(Provided records):
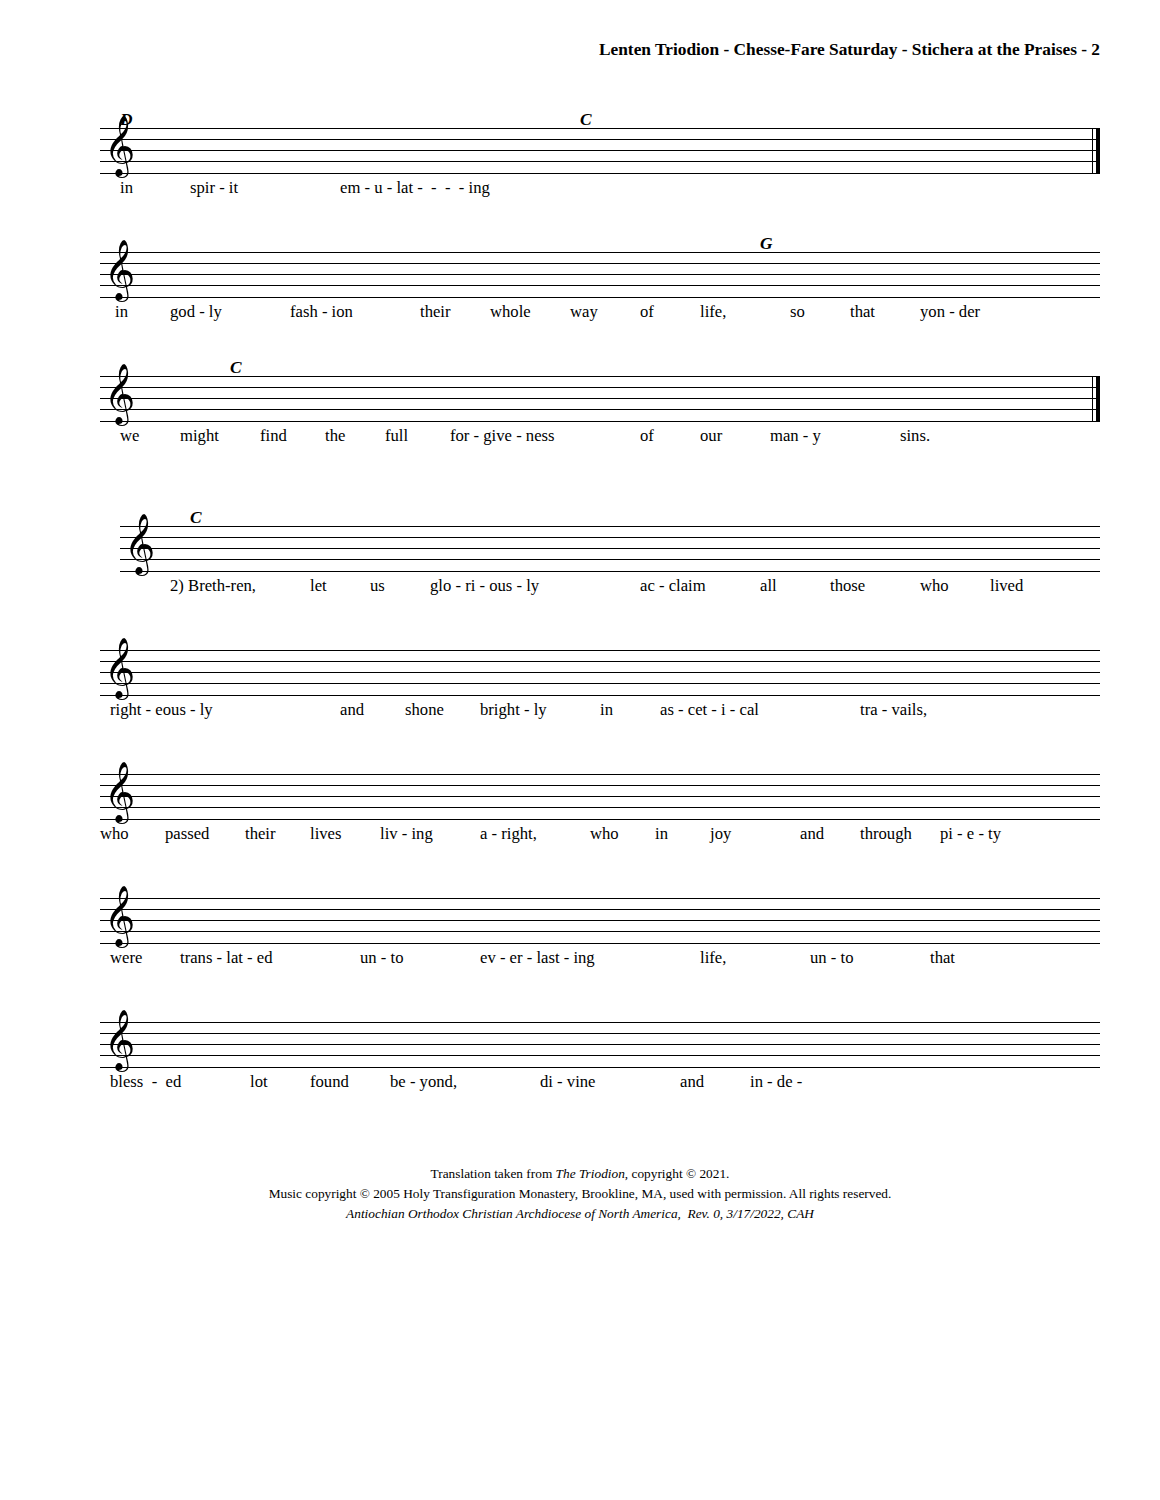Lenten Triodion - Chesse-Fare Saturday - Stichera at the Praises - 2
D C
𝄞
in spir - it em - u - lat - - - - ing
G
𝄞
in god - ly fash - ion their whole way of life, so that yon - der
C
𝄞
we might find the full for - give - ness of our man - y sins.
C
𝄞
2) Breth-ren, let us glo - ri - ous - ly ac - claim all those who lived
𝄞
right - eous - ly and shone bright - ly in as - cet - i - cal tra - vails,
𝄞
who passed their lives liv - ing a - right, who in joy and through pi - e - ty
𝄞
were trans - lat - ed un - to ev - er - last - ing life, un - to that
𝄞
bless - ed lot found be - yond, di - vine and in - de -
Translation taken from The Triodion, copyright © 2021.
Music copyright © 2005 Holy Transfiguration Monastery, Brookline, MA, used with permission. All rights reserved.
Antiochian Orthodox Christian Archdiocese of North America, Rev. 0, 3/17/2022, CAH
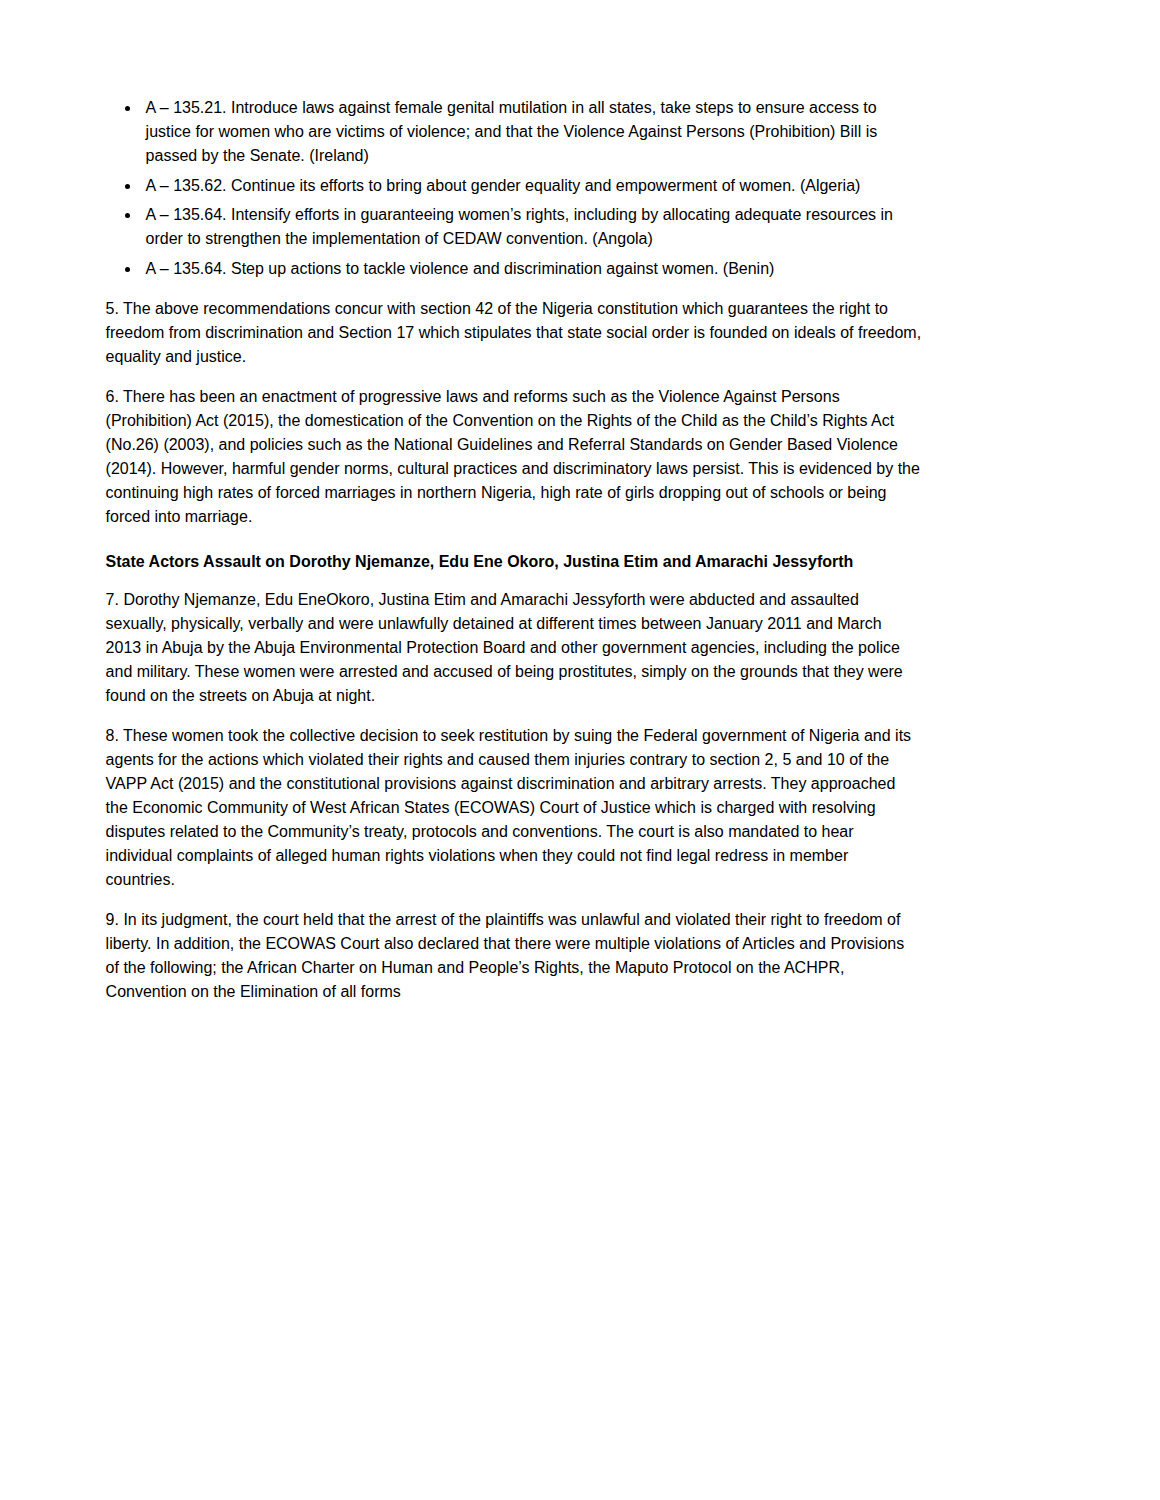A – 135.21. Introduce laws against female genital mutilation in all states, take steps to ensure access to justice for women who are victims of violence; and that the Violence Against Persons (Prohibition) Bill is passed by the Senate. (Ireland)
A – 135.62. Continue its efforts to bring about gender equality and empowerment of women. (Algeria)
A – 135.64. Intensify efforts in guaranteeing women’s rights, including by allocating adequate resources in order to strengthen the implementation of CEDAW convention. (Angola)
A – 135.64. Step up actions to tackle violence and discrimination against women. (Benin)
5. The above recommendations concur with section 42 of the Nigeria constitution which guarantees the right to freedom from discrimination and Section 17 which stipulates that state social order is founded on ideals of freedom, equality and justice.
6. There has been an enactment of progressive laws and reforms such as the Violence Against Persons (Prohibition) Act (2015), the domestication of the Convention on the Rights of the Child as the Child’s Rights Act (No.26) (2003), and policies such as the National Guidelines and Referral Standards on Gender Based Violence (2014). However, harmful gender norms, cultural practices and discriminatory laws persist. This is evidenced by the continuing high rates of forced marriages in northern Nigeria, high rate of girls dropping out of schools or being forced into marriage.
State Actors Assault on Dorothy Njemanze, Edu Ene Okoro, Justina Etim and Amarachi Jessyforth
7. Dorothy Njemanze, Edu EneOkoro, Justina Etim and Amarachi Jessyforth were abducted and assaulted sexually, physically, verbally and were unlawfully detained at different times between January 2011 and March 2013 in Abuja by the Abuja Environmental Protection Board and other government agencies, including the police and military. These women were arrested and accused of being prostitutes, simply on the grounds that they were found on the streets on Abuja at night.
8. These women took the collective decision to seek restitution by suing the Federal government of Nigeria and its agents for the actions which violated their rights and caused them injuries contrary to section 2, 5 and 10 of the VAPP Act (2015) and the constitutional provisions against discrimination and arbitrary arrests. They approached the Economic Community of West African States (ECOWAS) Court of Justice which is charged with resolving disputes related to the Community’s treaty, protocols and conventions. The court is also mandated to hear individual complaints of alleged human rights violations when they could not find legal redress in member countries.
9. In its judgment, the court held that the arrest of the plaintiffs was unlawful and violated their right to freedom of liberty. In addition, the ECOWAS Court also declared that there were multiple violations of Articles and Provisions of the following; the African Charter on Human and People’s Rights, the Maputo Protocol on the ACHPR, Convention on the Elimination of all forms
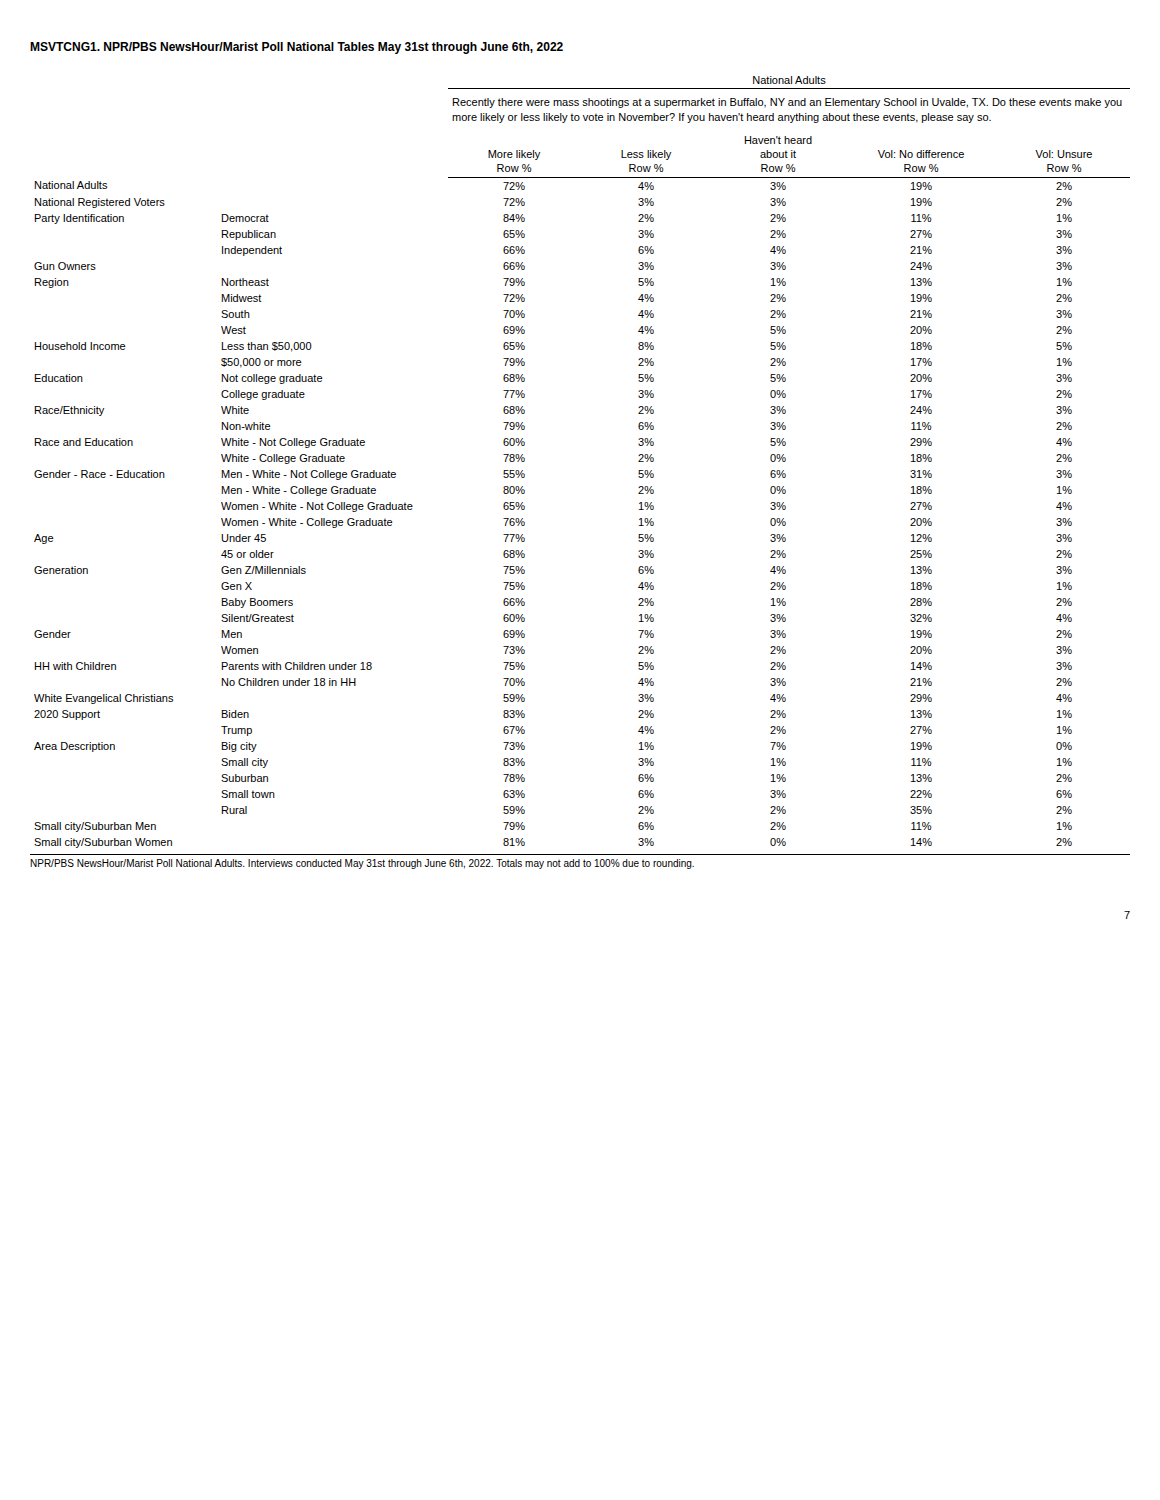MSVTCNG1. NPR/PBS NewsHour/Marist Poll National Tables May 31st through June 6th, 2022
| | | National Adults |
| | | Recently there were mass shootings at a supermarket in Buffalo, NY and an Elementary School in Uvalde, TX. Do these events make you more likely or less likely to vote in November? If you haven't heard anything about these events, please say so. |
| | | | | Haven't heard | | |
| | | More likely | Less likely | about it | Vol: No difference | Vol: Unsure |
| | | Row % | Row % | Row % | Row % | Row % |
| National Adults | | 72% | 4% | 3% | 19% | 2% |
| National Registered Voters | | 72% | 3% | 3% | 19% | 2% |
| Party Identification | Democrat | 84% | 2% | 2% | 11% | 1% |
| | Republican | 65% | 3% | 2% | 27% | 3% |
| | Independent | 66% | 6% | 4% | 21% | 3% |
| Gun Owners | | 66% | 3% | 3% | 24% | 3% |
| Region | Northeast | 79% | 5% | 1% | 13% | 1% |
| | Midwest | 72% | 4% | 2% | 19% | 2% |
| | South | 70% | 4% | 2% | 21% | 3% |
| | West | 69% | 4% | 5% | 20% | 2% |
| Household Income | Less than $50,000 | 65% | 8% | 5% | 18% | 5% |
| | $50,000 or more | 79% | 2% | 2% | 17% | 1% |
| Education | Not college graduate | 68% | 5% | 5% | 20% | 3% |
| | College graduate | 77% | 3% | 0% | 17% | 2% |
| Race/Ethnicity | White | 68% | 2% | 3% | 24% | 3% |
| | Non-white | 79% | 6% | 3% | 11% | 2% |
| Race and Education | White - Not College Graduate | 60% | 3% | 5% | 29% | 4% |
| | White - College Graduate | 78% | 2% | 0% | 18% | 2% |
| Gender - Race - Education | Men - White - Not College Graduate | 55% | 5% | 6% | 31% | 3% |
| | Men - White - College Graduate | 80% | 2% | 0% | 18% | 1% |
| | Women - White - Not College Graduate | 65% | 1% | 3% | 27% | 4% |
| | Women - White - College Graduate | 76% | 1% | 0% | 20% | 3% |
| Age | Under 45 | 77% | 5% | 3% | 12% | 3% |
| | 45 or older | 68% | 3% | 2% | 25% | 2% |
| Generation | Gen Z/Millennials | 75% | 6% | 4% | 13% | 3% |
| | Gen X | 75% | 4% | 2% | 18% | 1% |
| | Baby Boomers | 66% | 2% | 1% | 28% | 2% |
| | Silent/Greatest | 60% | 1% | 3% | 32% | 4% |
| Gender | Men | 69% | 7% | 3% | 19% | 2% |
| | Women | 73% | 2% | 2% | 20% | 3% |
| HH with Children | Parents with Children under 18 | 75% | 5% | 2% | 14% | 3% |
| | No Children under 18 in HH | 70% | 4% | 3% | 21% | 2% |
| White Evangelical Christians | | 59% | 3% | 4% | 29% | 4% |
| 2020 Support | Biden | 83% | 2% | 2% | 13% | 1% |
| | Trump | 67% | 4% | 2% | 27% | 1% |
| Area Description | Big city | 73% | 1% | 7% | 19% | 0% |
| | Small city | 83% | 3% | 1% | 11% | 1% |
| | Suburban | 78% | 6% | 1% | 13% | 2% |
| | Small town | 63% | 6% | 3% | 22% | 6% |
| | Rural | 59% | 2% | 2% | 35% | 2% |
| Small city/Suburban Men | | 79% | 6% | 2% | 11% | 1% |
| Small city/Suburban Women | | 81% | 3% | 0% | 14% | 2% |
NPR/PBS NewsHour/Marist Poll National Adults. Interviews conducted May 31st through June 6th, 2022. Totals may not add to 100% due to rounding.
7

(Work instruction): Make an exact copy of the lines above, beginning with the line with "were trans - lat" and ending with the line with "A – 135.64. Step", and keep the pictures out of it.

(Task solution):
were trans - lat - ed un - to ev - er - last - ing life, un - to that
𝄞
bless - ed lot found be - yond, di - vine and in - de -
Translation taken from The Triodion, copyright © 2021.
Music copyright © 2005 Holy Transfiguration Monastery, Brookline, MA, used with permission. All rights reserved.
Antiochian Orthodox Christian Archdiocese of North America, Rev. 0, 3/17/2022, CAH
A – 135.21. Introduce laws against female genital mutilation in all states, take steps to ensure access to justice for women who are victims of violence; and that the Violence Against Persons (Prohibition) Bill is passed by the Senate. (Ireland)
A – 135.62. Continue its efforts to bring about gender equality and empowerment of women. (Algeria)
A – 135.64. Intensify efforts in guaranteeing women’s rights, including by allocating adequate resources in order to strengthen the implementation of CEDAW convention. (Angola)
A – 135.64. Step up actions to tackle violence and discrimination against women. (Benin)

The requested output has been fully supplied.